Appellate Case: 21-7009 Document: 010110698664 Date Filed: 06/17/2022 Page: 1 FILED United States Court of Appeals UNITED STATES COURT OF APPEALS Tenth Circuit
FOR THE TENTH CIRCUIT June 17, 2022 _________________________________ Christopher M. Wolpert Clerk of Court MARY F. CUMMINGS,
Plaintiff - Appellant,
v. No. 21-7009 (D.C. No. 6:19-CV-00367-RAW) AMERICAN POSTAL WORKER’S (E.D. Okla.) UNION, Local 7, AFL-CIO,
Defendant - Appellee. _________________________________
ORDER AND JUDGMENT * _________________________________
Before HARTZ, McHUGH, and CARSON, Circuit Judges. _________________________________
Mary F. Cummings appeals pro se from the district court’s grant of summary
judgment to the American Postal Worker’s Union (Union) in her suit alleging race
and age discrimination in violation of Title VII, 42 U.S.C. § 2000e-2(a)(1), and the
Age Discrimination and Employment Act (ADEA), 29 U.S.C. § 623, respectively, for
failing to bring grievances against her former employer, the United States Postal
Service (USPS). Exercising jurisdiction under 28 U.S.C. § 1291, we affirm.
* After examining the briefs and appellate record, this panel has determined unanimously to honor the parties’ request for a decision on the briefs without oral argument. See Fed. R. App. P. 34(f); 10th Cir. R. 34.1(G). The case is therefore submitted without oral argument. This order and judgment is not binding precedent, except under the doctrines of law of the case, res judicata, and collateral estoppel. It may be cited, however, for its persuasive value consistent with Fed. R. App. P. 32.1 and 10th Cir. R. 32.1. Appellate Case: 21-7009 Document: 010110698664 Date Filed: 06/17/2022 Page: 2
I
This is the second appeal to come before this court relating to Cummings’
termination by USPS. We recently affirmed the grant of summary judgment to USPS
on Cummings’ claims that USPS breached its collective bargaining agreement (CBA)

> _Records supplied_

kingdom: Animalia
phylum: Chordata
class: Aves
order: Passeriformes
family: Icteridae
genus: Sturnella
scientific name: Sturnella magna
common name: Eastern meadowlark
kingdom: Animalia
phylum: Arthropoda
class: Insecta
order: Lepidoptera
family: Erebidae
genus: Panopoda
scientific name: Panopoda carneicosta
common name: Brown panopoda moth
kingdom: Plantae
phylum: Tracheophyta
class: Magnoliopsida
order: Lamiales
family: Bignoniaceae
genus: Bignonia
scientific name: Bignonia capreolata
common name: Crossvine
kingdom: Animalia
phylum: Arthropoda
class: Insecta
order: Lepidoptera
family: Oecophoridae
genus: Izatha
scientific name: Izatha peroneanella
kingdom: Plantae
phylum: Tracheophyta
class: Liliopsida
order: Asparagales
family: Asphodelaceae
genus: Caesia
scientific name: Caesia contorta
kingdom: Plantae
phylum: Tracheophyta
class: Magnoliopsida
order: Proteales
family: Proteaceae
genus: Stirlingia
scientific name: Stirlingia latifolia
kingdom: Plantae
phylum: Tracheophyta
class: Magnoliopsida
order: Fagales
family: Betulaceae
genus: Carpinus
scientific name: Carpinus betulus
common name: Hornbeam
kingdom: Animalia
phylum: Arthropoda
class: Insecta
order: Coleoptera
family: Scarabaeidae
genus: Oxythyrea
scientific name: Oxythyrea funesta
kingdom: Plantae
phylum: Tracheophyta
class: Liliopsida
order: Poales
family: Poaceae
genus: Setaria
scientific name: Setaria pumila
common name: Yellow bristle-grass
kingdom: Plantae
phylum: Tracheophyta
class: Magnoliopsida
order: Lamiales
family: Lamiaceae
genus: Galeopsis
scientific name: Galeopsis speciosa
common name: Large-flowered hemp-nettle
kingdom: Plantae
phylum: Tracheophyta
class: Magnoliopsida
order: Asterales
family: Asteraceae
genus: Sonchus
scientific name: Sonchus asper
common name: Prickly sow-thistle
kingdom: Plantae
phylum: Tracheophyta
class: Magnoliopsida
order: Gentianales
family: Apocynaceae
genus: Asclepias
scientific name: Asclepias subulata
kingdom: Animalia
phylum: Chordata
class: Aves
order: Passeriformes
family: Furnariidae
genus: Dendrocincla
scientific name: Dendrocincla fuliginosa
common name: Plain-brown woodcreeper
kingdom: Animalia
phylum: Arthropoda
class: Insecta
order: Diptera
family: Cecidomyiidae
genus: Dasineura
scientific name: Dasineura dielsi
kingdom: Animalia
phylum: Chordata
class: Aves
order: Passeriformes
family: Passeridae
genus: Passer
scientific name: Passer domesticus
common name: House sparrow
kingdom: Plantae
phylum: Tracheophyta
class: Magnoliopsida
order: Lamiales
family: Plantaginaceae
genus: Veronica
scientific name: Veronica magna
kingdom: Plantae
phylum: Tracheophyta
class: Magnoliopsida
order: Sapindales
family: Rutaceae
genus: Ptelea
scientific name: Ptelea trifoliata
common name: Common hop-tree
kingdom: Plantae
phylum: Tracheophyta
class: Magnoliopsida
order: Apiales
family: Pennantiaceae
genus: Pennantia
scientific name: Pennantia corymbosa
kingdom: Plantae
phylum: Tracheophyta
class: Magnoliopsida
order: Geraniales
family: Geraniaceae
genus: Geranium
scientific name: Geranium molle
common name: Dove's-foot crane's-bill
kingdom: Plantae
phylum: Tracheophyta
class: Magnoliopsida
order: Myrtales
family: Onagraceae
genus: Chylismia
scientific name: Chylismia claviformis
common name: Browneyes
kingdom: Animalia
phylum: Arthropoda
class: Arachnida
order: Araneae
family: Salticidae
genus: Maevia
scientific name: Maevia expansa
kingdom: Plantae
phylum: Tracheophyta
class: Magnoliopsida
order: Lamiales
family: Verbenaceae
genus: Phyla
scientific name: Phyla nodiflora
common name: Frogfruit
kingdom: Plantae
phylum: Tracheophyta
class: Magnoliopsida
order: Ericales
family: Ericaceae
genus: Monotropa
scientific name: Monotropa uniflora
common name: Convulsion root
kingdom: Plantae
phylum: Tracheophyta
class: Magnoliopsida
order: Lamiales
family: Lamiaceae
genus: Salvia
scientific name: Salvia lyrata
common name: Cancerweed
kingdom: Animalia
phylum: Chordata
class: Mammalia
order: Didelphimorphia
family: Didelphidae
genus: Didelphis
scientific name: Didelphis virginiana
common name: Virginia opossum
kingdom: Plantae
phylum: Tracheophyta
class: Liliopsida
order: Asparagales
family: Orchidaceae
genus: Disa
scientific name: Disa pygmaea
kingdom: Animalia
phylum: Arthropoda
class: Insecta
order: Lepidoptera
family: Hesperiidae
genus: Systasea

> _Your task_
Resume the Tenth Circuit order in the Cummings appeal from the point at which it stops.

> _Final answer_
with the Union and discriminated against her based on her race and age. See
Cummings v. United States Postal Serv., No. 20-7066, 2021 WL 4592271, at *1, *4
(10th Cir. Oct. 6, 2021). We held that “[b]ecause Ms. Cummings was a probationary
employee, USPS did not breach the CBA by terminating her employment or by
informing her that she was not eligible to file a grievance regarding the termination.”
Id. at *4. We also concluded that she failed to exhaust her race discrimination claim,
see id., and failed to establish a prima facie case or pretext to support her claim of
age discrimination, see id. at *5-6.
In this case, Cummings claimed the Union discriminated against her based on
her race and age by refusing to pursue grievances on her behalf against USPS.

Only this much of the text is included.